L’annonce est tombée ce mardi en Une du Nord Littoral comme un couperet : 66 salarié·es de l’usine Marck et Balsan à Calais perdront leur emploi dans les mois à venir, révèle dans son article le journaliste Edouard Odièvre. Cette décision, consécutive à la perte d’un contrat majeur avec l’armée française, vient s’ajouter à une longue liste de fermetures et de licenciements qui ont frappé le tissu industriel local ces derniers mois.
Le glas du textile calaisien
Marck et Balsan, spécialiste historique de la confection d’uniformes, incarnait l’une des dernières survivantes de l’industrie textile à Calais. Avec cette fermeture, c’est peut-être un des derniers pans de l’histoire ouvrière locale qui disparaît. L’usine, située impasse des Salines, avait notamment contribué à la production d’uniformes militaires depuis la Grande Guerre. Mais aujourd’hui, les salariés doivent affronter la réalité d’une autre forme de brutalité : la délocalisation de la production vers la Tunisie.
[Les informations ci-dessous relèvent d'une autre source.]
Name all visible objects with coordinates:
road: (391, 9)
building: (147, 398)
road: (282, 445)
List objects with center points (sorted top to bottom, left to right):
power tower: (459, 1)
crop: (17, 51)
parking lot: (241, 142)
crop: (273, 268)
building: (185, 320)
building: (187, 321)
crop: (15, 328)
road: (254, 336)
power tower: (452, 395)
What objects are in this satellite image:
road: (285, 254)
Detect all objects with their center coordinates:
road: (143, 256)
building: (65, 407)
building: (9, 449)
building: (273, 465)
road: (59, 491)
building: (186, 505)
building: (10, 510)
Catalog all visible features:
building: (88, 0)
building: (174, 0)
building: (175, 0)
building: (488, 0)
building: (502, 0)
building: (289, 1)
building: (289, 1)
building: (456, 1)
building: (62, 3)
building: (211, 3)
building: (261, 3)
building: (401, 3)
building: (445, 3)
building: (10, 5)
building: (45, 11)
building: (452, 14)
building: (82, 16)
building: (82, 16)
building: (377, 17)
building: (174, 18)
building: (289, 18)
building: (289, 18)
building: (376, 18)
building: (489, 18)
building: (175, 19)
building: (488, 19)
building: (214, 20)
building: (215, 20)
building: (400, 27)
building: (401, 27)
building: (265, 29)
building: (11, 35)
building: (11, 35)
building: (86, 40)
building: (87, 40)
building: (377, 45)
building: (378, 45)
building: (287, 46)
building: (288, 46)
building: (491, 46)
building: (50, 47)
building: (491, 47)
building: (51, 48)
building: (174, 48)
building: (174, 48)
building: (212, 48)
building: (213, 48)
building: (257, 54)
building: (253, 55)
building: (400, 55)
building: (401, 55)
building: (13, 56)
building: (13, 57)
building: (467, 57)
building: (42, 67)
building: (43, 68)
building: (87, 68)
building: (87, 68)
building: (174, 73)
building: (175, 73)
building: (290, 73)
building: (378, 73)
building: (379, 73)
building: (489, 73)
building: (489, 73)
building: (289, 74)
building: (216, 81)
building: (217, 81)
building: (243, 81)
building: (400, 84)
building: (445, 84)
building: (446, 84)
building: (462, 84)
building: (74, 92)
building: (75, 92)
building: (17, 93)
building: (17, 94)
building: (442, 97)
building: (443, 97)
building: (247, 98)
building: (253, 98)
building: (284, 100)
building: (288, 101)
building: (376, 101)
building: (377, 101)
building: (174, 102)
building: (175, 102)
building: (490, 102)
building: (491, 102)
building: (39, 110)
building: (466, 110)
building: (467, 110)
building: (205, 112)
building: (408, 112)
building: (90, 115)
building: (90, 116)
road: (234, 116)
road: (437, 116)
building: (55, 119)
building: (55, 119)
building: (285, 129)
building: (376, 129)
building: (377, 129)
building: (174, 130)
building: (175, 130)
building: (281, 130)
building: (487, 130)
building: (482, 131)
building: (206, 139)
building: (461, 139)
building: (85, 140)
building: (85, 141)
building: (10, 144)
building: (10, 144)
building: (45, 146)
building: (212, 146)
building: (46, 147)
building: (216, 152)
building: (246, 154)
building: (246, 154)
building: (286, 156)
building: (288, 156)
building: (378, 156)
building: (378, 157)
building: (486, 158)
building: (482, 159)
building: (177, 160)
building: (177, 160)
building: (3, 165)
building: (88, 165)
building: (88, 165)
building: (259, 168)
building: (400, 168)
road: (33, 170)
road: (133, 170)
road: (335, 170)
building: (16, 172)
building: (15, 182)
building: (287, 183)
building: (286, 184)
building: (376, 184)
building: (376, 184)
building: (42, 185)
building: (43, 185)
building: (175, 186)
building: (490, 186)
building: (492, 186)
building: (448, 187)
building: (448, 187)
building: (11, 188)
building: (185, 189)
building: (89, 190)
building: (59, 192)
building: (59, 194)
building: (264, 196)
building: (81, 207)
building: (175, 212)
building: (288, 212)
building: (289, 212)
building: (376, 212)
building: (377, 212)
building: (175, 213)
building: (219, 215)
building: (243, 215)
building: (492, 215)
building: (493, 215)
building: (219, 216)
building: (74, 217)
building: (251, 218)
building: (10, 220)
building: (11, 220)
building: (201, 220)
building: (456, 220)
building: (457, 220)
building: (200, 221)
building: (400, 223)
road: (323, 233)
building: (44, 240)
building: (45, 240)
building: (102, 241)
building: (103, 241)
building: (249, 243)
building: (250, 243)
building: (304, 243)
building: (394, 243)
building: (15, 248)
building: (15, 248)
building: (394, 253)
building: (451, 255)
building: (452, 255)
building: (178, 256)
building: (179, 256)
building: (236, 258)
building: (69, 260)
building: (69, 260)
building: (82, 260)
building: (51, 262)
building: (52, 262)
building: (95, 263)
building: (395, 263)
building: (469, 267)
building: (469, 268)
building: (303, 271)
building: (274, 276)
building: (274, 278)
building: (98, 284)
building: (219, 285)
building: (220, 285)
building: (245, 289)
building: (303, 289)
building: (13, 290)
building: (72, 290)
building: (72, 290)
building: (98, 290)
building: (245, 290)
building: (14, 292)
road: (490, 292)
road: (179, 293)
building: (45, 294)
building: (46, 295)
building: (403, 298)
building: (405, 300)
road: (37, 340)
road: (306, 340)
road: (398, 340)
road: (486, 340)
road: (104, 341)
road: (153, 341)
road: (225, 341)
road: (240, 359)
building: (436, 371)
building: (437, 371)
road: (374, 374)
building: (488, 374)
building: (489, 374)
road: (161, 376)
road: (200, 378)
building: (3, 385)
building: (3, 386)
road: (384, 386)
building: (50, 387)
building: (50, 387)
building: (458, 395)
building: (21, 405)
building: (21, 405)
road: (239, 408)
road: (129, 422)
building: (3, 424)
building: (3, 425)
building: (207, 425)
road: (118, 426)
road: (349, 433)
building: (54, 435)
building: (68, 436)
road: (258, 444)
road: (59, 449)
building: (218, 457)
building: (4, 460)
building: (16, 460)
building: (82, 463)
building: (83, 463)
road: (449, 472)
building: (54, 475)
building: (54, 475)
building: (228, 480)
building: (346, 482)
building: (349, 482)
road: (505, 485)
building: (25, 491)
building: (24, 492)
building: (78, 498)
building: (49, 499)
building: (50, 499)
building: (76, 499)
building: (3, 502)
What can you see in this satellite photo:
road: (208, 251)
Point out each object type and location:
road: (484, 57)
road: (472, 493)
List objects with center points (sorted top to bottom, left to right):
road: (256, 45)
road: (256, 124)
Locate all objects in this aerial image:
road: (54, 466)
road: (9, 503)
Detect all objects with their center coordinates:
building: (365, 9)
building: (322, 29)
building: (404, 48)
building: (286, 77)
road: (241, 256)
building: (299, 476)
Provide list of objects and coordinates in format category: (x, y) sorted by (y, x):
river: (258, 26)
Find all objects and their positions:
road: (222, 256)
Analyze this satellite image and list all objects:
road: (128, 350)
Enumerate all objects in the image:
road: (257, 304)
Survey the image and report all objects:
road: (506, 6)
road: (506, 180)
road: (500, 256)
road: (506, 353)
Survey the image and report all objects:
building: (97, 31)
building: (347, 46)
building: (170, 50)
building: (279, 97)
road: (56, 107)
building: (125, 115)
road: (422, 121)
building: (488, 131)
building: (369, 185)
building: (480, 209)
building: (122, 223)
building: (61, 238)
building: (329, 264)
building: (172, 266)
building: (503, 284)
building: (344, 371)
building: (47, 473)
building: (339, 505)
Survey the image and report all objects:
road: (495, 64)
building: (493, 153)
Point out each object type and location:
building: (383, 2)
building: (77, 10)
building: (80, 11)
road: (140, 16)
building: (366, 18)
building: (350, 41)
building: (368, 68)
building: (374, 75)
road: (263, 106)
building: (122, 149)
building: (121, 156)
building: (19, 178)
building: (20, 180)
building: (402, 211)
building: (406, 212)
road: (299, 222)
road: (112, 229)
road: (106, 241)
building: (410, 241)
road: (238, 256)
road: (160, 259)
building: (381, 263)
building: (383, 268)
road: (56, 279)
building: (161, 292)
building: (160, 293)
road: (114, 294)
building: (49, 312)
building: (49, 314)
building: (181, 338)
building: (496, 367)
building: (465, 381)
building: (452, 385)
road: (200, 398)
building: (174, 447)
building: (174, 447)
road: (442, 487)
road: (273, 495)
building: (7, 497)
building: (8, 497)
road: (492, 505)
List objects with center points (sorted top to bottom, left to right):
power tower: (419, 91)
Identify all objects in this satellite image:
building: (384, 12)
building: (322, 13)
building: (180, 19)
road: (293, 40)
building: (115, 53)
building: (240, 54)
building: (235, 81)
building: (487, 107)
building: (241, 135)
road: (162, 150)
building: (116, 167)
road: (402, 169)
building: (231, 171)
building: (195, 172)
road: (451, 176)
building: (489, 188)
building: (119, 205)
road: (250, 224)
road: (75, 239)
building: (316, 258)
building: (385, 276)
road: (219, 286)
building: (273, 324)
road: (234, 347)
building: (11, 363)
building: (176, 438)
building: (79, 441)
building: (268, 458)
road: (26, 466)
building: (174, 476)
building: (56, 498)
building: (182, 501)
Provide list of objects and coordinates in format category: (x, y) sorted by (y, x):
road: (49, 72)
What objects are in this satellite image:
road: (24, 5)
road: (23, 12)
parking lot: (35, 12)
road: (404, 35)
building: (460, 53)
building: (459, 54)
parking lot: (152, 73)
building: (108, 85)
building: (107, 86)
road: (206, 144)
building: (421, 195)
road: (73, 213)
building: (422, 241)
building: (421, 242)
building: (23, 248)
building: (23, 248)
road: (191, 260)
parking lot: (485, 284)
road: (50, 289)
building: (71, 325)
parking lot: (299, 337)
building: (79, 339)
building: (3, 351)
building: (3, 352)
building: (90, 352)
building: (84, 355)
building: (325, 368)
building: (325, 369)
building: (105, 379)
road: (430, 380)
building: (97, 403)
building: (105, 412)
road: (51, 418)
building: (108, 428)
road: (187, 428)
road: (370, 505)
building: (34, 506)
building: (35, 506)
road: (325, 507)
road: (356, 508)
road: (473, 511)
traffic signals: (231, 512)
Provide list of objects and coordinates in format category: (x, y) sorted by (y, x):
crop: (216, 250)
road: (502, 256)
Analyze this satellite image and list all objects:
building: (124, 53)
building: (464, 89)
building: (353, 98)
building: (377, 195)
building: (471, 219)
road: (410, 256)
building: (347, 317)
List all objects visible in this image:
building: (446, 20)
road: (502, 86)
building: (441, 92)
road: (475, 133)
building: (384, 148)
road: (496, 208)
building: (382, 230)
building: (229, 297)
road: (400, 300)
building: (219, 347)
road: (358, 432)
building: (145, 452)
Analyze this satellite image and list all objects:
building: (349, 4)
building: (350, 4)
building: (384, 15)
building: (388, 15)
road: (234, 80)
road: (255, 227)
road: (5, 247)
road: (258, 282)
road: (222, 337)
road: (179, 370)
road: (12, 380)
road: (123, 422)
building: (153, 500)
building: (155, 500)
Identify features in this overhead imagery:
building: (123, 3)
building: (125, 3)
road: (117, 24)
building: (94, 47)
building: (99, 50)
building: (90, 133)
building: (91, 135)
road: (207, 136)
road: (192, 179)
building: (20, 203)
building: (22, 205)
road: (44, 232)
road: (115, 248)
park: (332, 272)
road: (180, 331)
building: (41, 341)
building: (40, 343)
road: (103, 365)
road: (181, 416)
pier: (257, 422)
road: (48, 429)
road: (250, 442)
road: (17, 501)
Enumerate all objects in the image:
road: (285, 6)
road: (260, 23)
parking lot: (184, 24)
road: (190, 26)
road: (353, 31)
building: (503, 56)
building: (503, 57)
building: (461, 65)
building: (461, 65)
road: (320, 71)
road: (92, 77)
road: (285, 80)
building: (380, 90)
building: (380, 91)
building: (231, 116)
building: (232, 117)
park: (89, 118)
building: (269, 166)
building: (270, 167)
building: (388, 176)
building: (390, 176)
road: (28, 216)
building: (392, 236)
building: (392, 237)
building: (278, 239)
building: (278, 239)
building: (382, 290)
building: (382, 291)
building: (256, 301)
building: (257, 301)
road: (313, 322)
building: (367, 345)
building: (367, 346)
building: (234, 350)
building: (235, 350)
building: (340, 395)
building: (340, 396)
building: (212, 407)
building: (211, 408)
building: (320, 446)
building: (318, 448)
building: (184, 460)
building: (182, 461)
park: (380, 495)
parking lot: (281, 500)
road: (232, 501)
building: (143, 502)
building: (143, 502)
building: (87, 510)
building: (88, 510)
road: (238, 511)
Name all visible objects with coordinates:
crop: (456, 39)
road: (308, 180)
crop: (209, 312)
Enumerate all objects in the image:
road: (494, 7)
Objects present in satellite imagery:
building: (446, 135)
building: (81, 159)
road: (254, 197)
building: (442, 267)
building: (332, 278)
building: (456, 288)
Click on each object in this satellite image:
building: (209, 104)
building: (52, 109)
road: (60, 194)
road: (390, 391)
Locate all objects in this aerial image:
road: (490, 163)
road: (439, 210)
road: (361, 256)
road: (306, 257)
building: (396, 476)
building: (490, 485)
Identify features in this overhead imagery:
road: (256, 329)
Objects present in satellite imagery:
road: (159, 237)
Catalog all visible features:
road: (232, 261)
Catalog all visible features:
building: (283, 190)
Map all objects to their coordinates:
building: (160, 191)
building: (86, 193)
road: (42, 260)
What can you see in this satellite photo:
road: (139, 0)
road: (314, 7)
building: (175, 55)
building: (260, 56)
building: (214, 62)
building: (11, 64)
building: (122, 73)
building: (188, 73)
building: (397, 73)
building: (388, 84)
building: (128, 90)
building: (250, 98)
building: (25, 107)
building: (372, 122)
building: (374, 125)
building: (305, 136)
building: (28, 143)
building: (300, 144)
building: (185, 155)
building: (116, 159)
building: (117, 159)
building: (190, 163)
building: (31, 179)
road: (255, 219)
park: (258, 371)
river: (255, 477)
Laurent Marck, PDG du groupe, a expliqué dans un article du Figaro publié en avril dernier que l’État privilégiait les commandes à l’étranger, rendant impossible une compétition avec des prix « fabrication française ». « Si j’ai perdu un (…) appel d’offres, sur les uniformes de défilé de l’armée française, c’est parce que nous avons fait un prix “fabrication française” pour produire dans nos usines françaises », précisait-il. Cette situation illustre le cynisme des politiques publiques : alors que le gouvernement vante les mérites du « Made in France », les commandes publiques, notamment pour l’armée et la gendarmerie, partent massivement à l’étranger.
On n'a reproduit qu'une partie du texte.